• **TEXTE ÉTUDIÉ**:
------------------------------------

La Biennale de Lyon piégée par la démesure
Faut-il que l’art soit massif pour être populaire ?
Pour sa quinzième édition, sous le titre Là où les eaux se mêlent[1], emprunté au poète américain Raymond Carver, la Biennale de Lyon a quitté la Sucrière pour les anciennes usines Fagor (tout en se déployant également dans plusieurs autres lieux, comme lors des éditions précédentes, notamment au Musée d’art contemporain, dans les locaux de l’Institut d’art contemporain de Villeurbanne ou au couvent dominicain de La Tourette qui accueille des œuvres d’Anselm Kiefer). Ce faisant, elle abandonne un espace de quelque 6 000 m² pour un autre de 29 000 m². Sous la direction artistique d’Isabelle Bertolotti, directrice du Mac de Lyon, une équipe de sept curateurs venus du Palais de Tokyo, attentifs aux artistes émergents des quatre coins de la planète – ils en ont encore fait avec talent la démonstration avec l’exposition Prince·sse·s des villes cet été – devait relever le défi de ce changement non seulement de lieu mais d’échelle.

------------------------------------

Données de repères squelettiques:
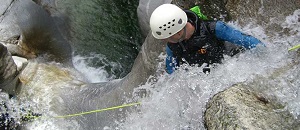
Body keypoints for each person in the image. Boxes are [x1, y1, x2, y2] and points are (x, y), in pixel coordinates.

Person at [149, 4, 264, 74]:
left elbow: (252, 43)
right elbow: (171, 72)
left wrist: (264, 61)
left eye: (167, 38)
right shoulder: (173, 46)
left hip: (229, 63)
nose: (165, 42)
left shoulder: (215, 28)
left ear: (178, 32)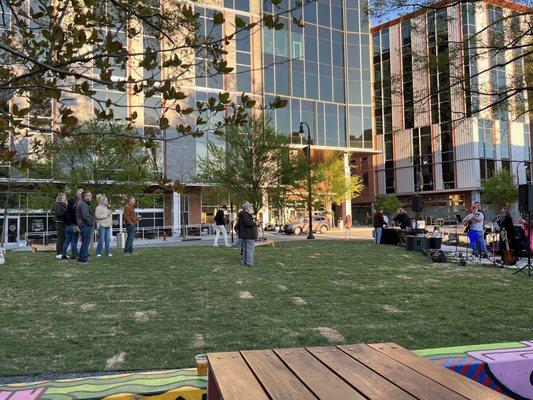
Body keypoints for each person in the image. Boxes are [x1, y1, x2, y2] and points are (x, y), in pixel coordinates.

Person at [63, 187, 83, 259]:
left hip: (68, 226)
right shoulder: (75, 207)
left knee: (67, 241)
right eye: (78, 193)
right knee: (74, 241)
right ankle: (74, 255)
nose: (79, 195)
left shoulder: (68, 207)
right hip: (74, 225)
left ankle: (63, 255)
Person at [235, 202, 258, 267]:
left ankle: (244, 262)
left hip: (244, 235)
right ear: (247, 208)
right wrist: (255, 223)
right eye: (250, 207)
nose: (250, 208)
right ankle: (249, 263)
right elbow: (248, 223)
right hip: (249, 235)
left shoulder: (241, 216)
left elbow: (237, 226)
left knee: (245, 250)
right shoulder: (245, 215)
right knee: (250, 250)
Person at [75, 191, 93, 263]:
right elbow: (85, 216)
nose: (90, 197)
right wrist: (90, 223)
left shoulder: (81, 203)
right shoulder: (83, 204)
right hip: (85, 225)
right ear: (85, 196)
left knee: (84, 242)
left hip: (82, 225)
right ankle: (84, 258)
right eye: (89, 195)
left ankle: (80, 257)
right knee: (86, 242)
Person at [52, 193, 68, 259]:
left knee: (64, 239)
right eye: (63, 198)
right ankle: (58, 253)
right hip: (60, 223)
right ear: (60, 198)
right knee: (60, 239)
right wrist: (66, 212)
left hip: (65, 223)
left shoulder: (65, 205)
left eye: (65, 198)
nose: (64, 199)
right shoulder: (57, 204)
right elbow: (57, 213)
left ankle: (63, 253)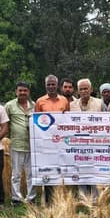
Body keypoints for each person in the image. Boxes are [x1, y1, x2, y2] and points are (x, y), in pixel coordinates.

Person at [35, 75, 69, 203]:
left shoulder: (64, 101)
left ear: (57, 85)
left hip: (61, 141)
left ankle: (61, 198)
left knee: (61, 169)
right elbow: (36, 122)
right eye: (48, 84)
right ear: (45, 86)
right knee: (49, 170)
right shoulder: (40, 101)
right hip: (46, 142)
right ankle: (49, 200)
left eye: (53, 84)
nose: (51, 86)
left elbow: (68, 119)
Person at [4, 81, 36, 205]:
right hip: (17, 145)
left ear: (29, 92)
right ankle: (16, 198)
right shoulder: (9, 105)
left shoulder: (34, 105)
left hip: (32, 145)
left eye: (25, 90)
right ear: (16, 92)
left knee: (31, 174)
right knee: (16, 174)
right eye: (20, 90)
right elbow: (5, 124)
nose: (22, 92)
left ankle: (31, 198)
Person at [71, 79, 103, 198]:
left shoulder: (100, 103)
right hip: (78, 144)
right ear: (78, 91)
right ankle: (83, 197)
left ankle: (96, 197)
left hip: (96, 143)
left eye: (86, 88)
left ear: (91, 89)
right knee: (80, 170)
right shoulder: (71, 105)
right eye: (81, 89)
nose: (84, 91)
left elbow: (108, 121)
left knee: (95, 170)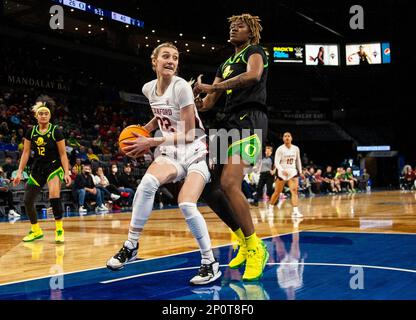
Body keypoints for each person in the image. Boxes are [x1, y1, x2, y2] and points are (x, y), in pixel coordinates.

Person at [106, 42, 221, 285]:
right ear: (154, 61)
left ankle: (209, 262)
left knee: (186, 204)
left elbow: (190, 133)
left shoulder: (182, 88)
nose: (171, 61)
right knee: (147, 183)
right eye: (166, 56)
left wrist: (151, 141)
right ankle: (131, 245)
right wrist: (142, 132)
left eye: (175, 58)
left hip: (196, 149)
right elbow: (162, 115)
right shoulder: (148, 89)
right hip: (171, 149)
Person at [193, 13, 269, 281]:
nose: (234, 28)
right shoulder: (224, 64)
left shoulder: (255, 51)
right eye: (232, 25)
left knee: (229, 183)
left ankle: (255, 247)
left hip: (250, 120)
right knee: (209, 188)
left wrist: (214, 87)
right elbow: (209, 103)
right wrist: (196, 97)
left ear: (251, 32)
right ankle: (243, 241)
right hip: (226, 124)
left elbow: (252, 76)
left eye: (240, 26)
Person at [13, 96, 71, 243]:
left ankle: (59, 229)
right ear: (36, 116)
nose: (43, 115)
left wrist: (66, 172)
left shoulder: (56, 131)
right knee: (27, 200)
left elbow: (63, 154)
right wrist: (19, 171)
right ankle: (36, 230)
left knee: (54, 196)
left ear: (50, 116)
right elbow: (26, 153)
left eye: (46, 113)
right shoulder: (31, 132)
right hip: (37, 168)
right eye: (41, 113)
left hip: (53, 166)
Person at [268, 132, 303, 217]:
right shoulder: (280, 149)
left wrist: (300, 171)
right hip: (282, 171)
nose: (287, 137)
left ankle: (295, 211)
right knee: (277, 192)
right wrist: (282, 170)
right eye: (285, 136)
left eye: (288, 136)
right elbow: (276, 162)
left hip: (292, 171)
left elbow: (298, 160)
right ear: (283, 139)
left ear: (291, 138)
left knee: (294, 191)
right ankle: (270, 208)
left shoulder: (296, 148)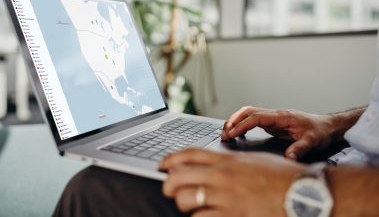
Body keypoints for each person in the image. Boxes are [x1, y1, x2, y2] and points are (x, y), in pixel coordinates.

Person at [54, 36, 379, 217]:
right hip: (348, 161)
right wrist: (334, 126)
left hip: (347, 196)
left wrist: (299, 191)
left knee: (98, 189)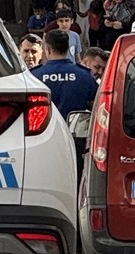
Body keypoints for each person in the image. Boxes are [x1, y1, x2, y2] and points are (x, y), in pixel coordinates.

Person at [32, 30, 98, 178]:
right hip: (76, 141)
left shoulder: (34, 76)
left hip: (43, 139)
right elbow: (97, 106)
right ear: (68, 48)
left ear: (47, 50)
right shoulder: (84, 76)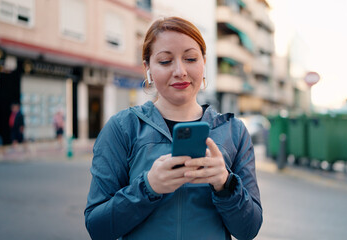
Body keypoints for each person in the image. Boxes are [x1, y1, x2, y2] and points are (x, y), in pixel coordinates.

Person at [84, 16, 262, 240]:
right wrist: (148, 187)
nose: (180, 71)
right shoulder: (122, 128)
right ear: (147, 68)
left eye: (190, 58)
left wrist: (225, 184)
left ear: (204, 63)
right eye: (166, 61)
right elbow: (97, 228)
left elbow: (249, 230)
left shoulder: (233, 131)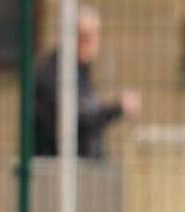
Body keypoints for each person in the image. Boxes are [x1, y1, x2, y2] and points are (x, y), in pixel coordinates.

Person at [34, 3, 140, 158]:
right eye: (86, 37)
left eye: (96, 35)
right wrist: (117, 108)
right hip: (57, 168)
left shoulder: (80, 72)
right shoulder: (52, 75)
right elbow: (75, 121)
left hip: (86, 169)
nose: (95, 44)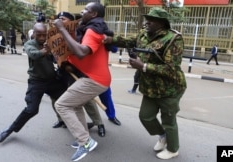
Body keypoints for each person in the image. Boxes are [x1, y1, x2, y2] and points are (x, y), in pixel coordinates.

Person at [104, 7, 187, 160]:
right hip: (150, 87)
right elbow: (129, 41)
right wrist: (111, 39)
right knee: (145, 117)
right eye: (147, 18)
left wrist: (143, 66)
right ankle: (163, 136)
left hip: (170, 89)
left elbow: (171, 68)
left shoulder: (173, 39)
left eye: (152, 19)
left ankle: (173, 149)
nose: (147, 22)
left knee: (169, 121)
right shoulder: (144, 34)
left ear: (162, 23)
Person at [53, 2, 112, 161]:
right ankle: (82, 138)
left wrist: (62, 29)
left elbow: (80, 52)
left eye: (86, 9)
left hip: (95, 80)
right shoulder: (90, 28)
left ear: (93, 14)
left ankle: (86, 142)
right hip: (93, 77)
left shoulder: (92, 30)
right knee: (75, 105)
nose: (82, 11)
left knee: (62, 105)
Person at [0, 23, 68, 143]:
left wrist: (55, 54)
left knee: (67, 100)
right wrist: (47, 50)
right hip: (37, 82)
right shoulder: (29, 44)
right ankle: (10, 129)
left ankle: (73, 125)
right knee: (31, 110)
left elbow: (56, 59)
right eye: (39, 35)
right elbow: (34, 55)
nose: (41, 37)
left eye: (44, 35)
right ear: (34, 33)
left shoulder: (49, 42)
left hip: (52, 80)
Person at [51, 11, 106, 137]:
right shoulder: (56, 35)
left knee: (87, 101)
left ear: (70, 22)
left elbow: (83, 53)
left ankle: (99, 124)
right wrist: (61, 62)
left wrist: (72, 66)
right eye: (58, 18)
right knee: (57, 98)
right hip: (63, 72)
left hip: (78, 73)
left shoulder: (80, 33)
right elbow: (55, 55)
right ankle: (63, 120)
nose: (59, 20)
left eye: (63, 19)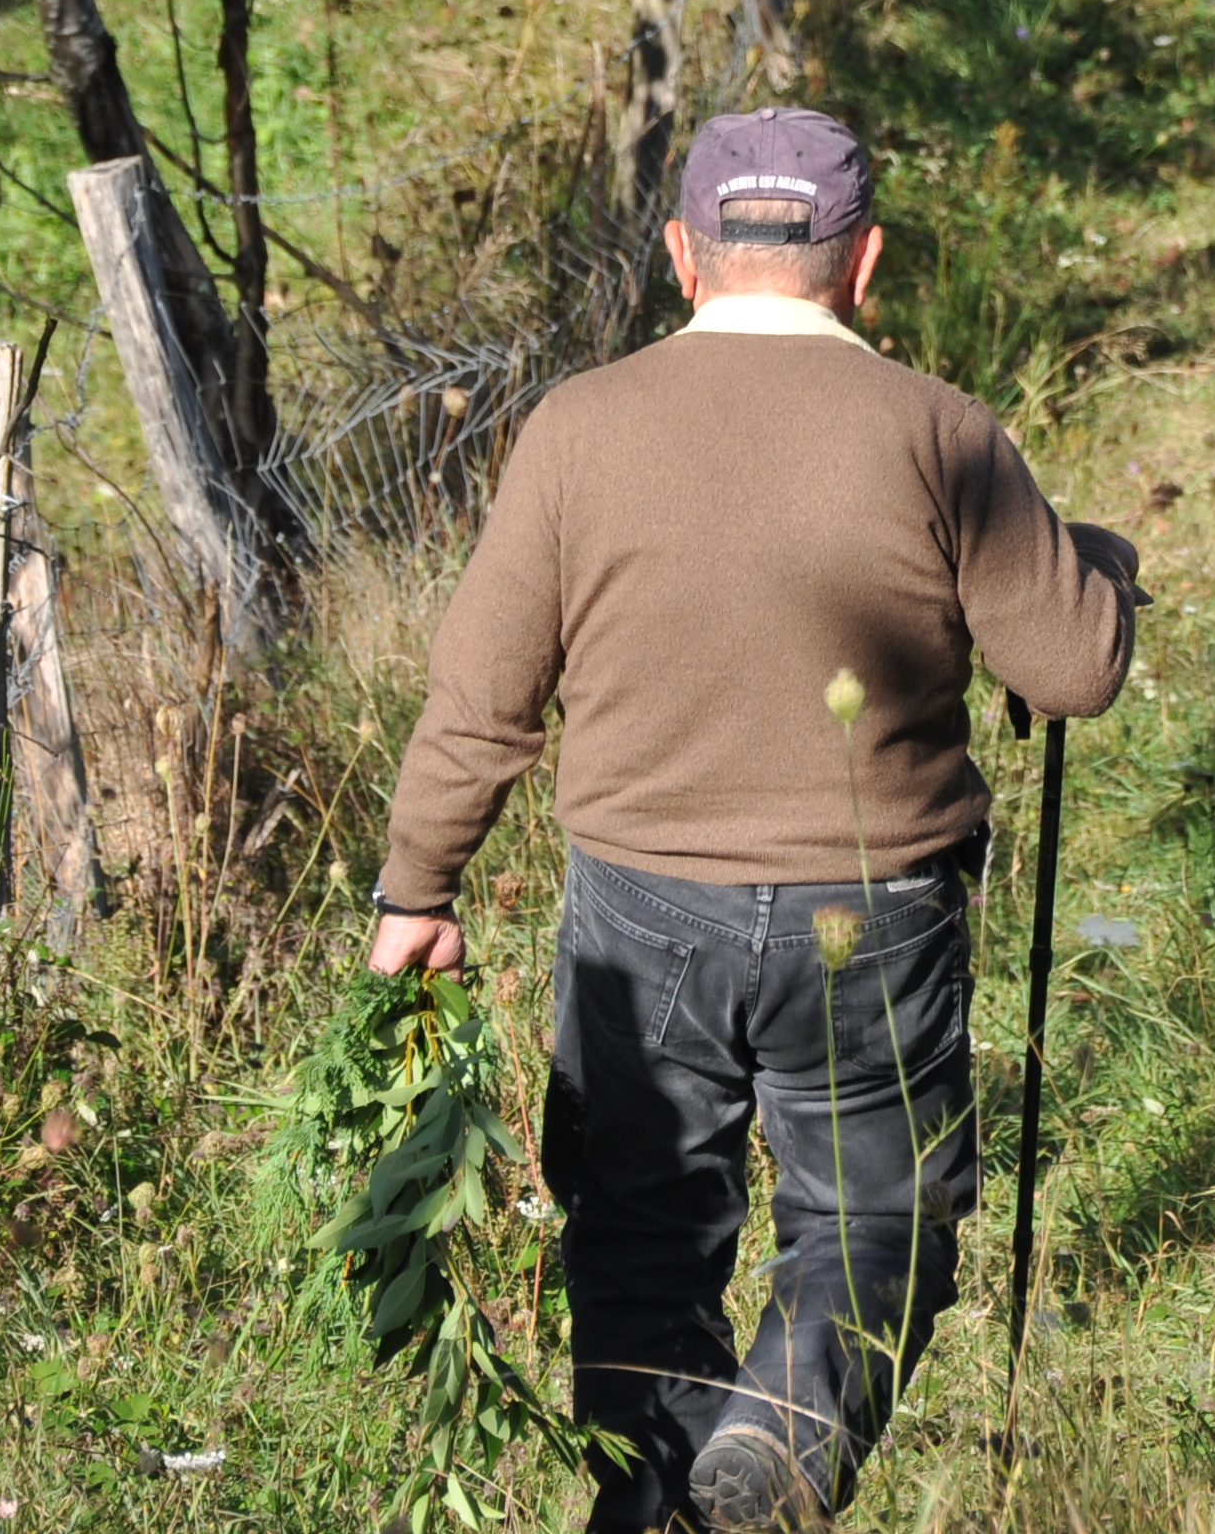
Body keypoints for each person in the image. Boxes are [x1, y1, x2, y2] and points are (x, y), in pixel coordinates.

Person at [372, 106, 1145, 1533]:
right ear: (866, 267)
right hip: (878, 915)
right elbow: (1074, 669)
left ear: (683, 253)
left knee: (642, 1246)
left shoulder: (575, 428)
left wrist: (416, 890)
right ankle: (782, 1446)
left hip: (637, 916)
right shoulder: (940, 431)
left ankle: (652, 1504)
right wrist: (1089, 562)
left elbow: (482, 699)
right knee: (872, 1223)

------------------------------------

• **CONSIGNES DE TRAVAIL**:
1. Les affirmations suivantes sont-elles conformes à l'article sur la Biennale de Lyon ? Répondez par oui ou par non pour chacune et citez à l'identique les mots du texte qui le montrent. (a) La Biennale a quitté la Sucrière pour les anciennes usines Fagor. (b) Le nouveau lieu de la Biennale mesure environ 6 000 m². (c) L'équipe de curateurs compte sept personnes venues du Palais de Tokyo.
2. Prolongez l'article sur la Biennale de Lyon à partir de sa dernière phrase.
Les entrées ne servent pas pour ce travail.

• **CORRIGÉ**:
1.
(a) Oui : « la Biennale de Lyon a quitté la Sucrière pour les anciennes usines Fagor ».
(b) Non : « elle abandonne un espace de quelque 6 000 m² pour un autre de 29 000 m² ».
(c) Oui : « une équipe de sept curateurs venus du Palais de Tokyo ».

2.
Le résultat est mitigé. Le plus réussi est sans doute ce que le public percevra le moins : l’implication de plusieurs entreprises de la région dans la production des œuvres, dont Isabelle Bertolotti pouvait à bon droit se féliciter. En revanche, il est manifeste que les curateurs ne sont pas parvenus à maîtriser la démesure des lieux. Certes, le Palais de Tokyo est grand, mais il est fait d’une collection d’espaces de dimensions et de formes différentes qui permettent de distribuer les œuvres en fonction des volumes. Les quatre immenses halles du site Fagor n’offrent rien de tel. Les œuvres doivent cohabiter entre elles sur un plateau qui n’est rythmé que par les piliers soutenant la toiture. De plus, les lieux sont bariolés de couleurs industrielles claquantes (bleu, jaune, rouge…) sur les murs et sur les poutres de la structure. Le marquage au sol (axes de circulation, emplacement des machines) est très présent, comme les matériaux de construction. À quoi s’ajoutent les tags et autres fresques propres à toute friche de ce genre. Les anciennes usines imposent leur présence, avec une force qui vient troubler le jeu. Dans les « eaux qui se mêlent », elles l’emportent largement. D’une certaine manière, c’est d’abord elles et les traces de leur histoire qu’on voit. Ce sont elles qui fascinent et les œuvres, si monumentales soient-elles, résistent mal à l’impression qu’on a installé une sorte de brocante de l’art contemporain dans ce décor. C’est évidemment injuste pour les artistes dont les propositions pâtissent de cette situation.

Jean-Marie Appriou, Roncier, 2019. Courtesy de l’artiste et Galerie Jan Kaps, Cologne ; CLEARING, New York/Bruxelles. Photo Jean-François Bouthors.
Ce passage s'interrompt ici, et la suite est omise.